Так, значит, Залкинд сватал других, а сам прожил жизнь холостяком. Он бескорыстно нашел мужа братней дочери, свел двух ущербных людей.

А другая дама высказалась о Сорелле так:

— Она ни с кем не сходилась. Много о себе понимала. Ей знай подавай знаменитостей. Как-то раз я предложила включить ее в туристическую поездку в Европу. Сестры нашей синагоги составляли комплексное турне, чартерный рейс — первый класс. Так Сорелла сказала мне, что французский ее второй язык и переводчик в Париже ей не нужен. Что бы мне ей тогда сказать: «Я тебя знала еще тогда, когда ни один мужик на тебя не то что не посмотрел бы, а об тебя и не высморкался бы». Вот как оно было. Сорелла не считала себя нам ровней…

Я понял, чем были недовольны дамы (причем все — одним и тем же). Они ставили миссис Фонштейн в вину, что она заносилась, была больно гордая. Чуть не все они были уязвлены. Она предпочла им общество миссис Хамет, старой актрисы с восковым лицом туберкулезницы.

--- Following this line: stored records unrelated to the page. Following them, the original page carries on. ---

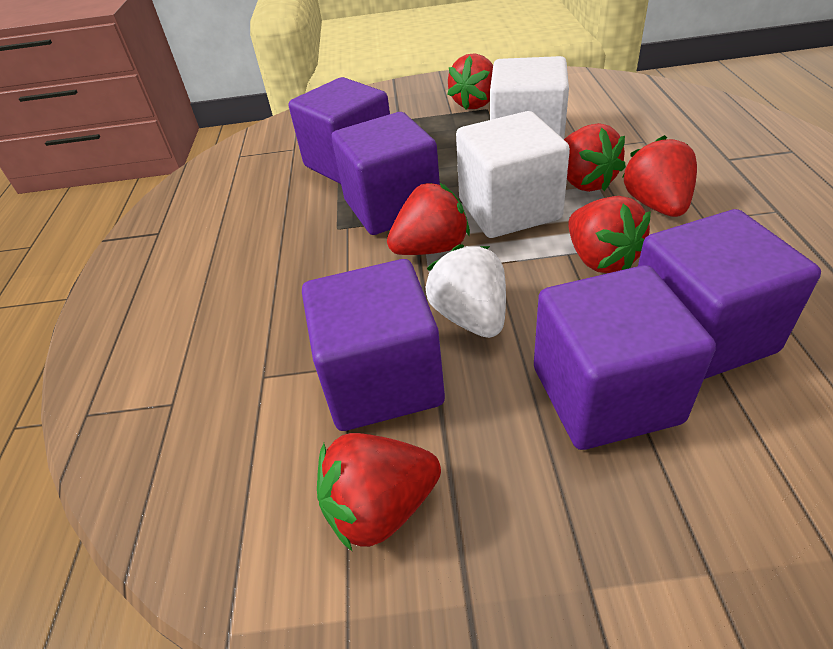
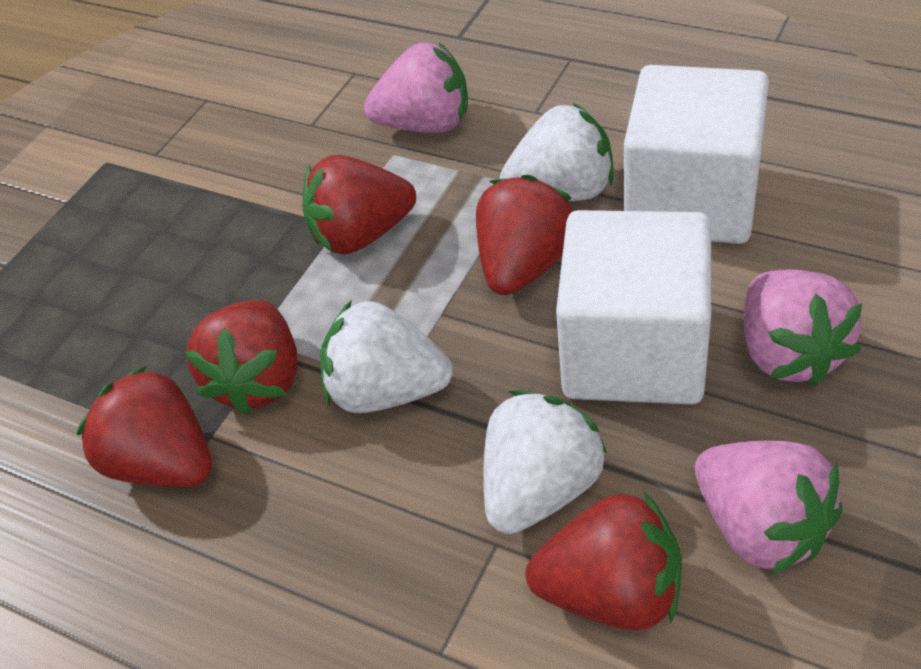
pink strawberry: 0 -> 3
purple cube: 5 -> 0
red strawberry: 6 -> 5
white strawberry: 1 -> 3

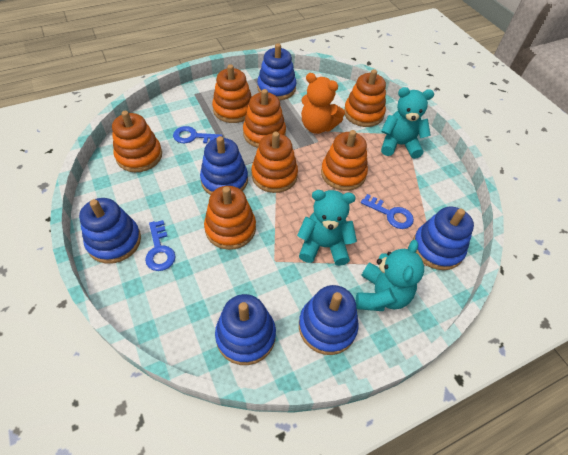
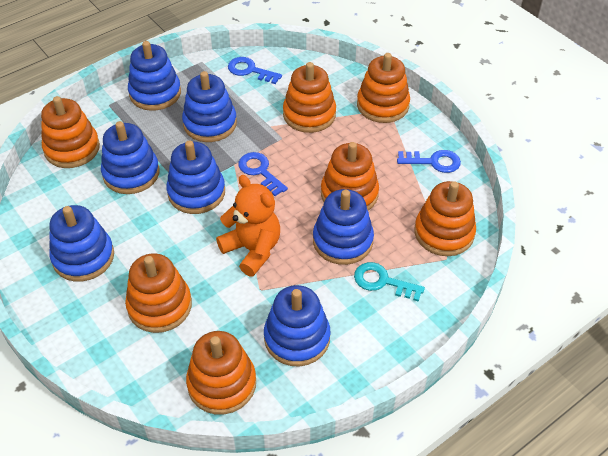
blue stacking toy: 6 -> 7
turquoise key: 0 -> 1
turquoise teddy bear: 3 -> 0

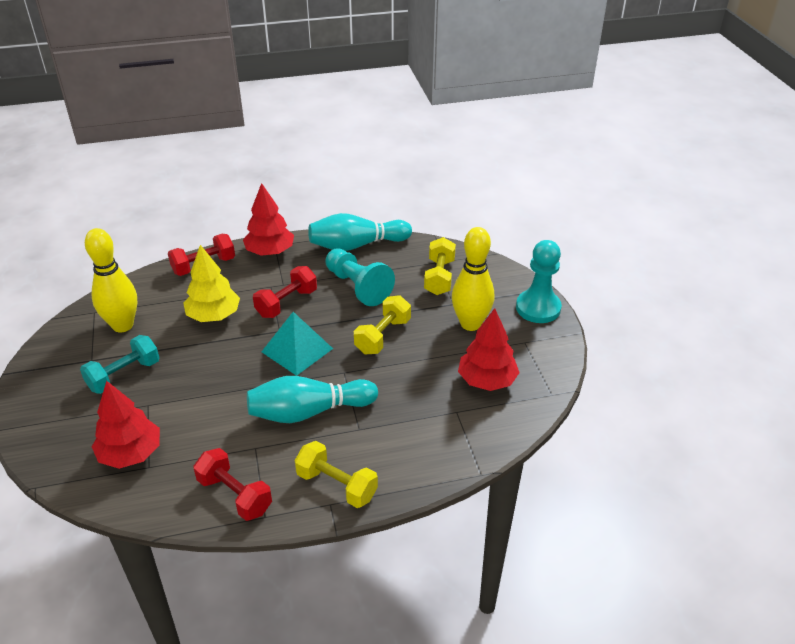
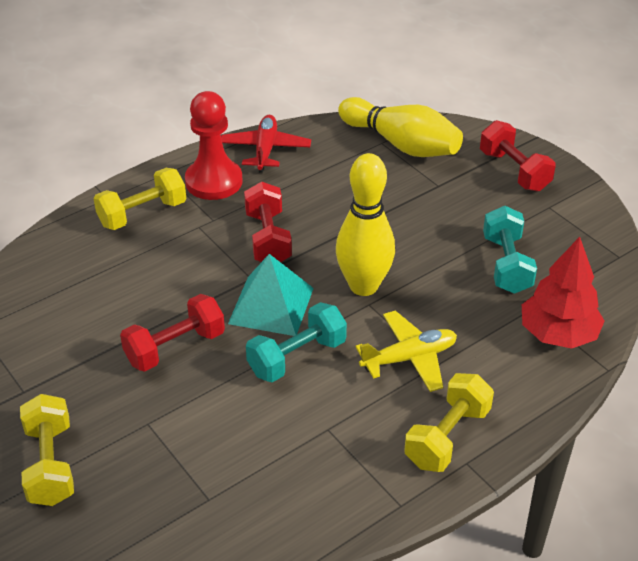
red pawn: 0 -> 1
red plane: 0 -> 1
red tree: 3 -> 1
turquoise bowling pin: 2 -> 0
turquoise dumbbell: 1 -> 2
turquoise pawn: 2 -> 0
yellow plane: 0 -> 1
yellow tree: 1 -> 0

Больно гордой Сорелла была также и с Билли — швырнуть в него смертоносное досье могла только женщина высшего толка, женщина умная и утонченная. Царственная, властная и оттого одинокая. Вот какой вывод я сделал из показаний старых сплетников, которых обзвонил из моих троекратно изолированных филадельфийских владений.

Мы с Фонштейнами были предназначены друг для друга. Они тем не менее не хотели навязывать мне свое общество. Сочли, что я выше их по положению, вращаюсь в изысканных филадельфийских кругах и не нуждаюсь в их дружбе. Не думаю, чтобы моей покойной жене Дейрдре пришлась по вкусу Сорелла: и пенсне, и надменность, и склад ума, и проблемы с габаритами — она бы, к примеру, с трудом втиснулась в хепплуайтовское кресло в нашей столовой — все обернулось бы против нее. С Фонштейном же Дейрдре чувствовала бы себя сравнительно легко. А я хоть и не поклонник ассимиляции, все же не любитель малоподходящих сочетаний — и вот вам результат: у меня двадцать комнат — и все пустуют.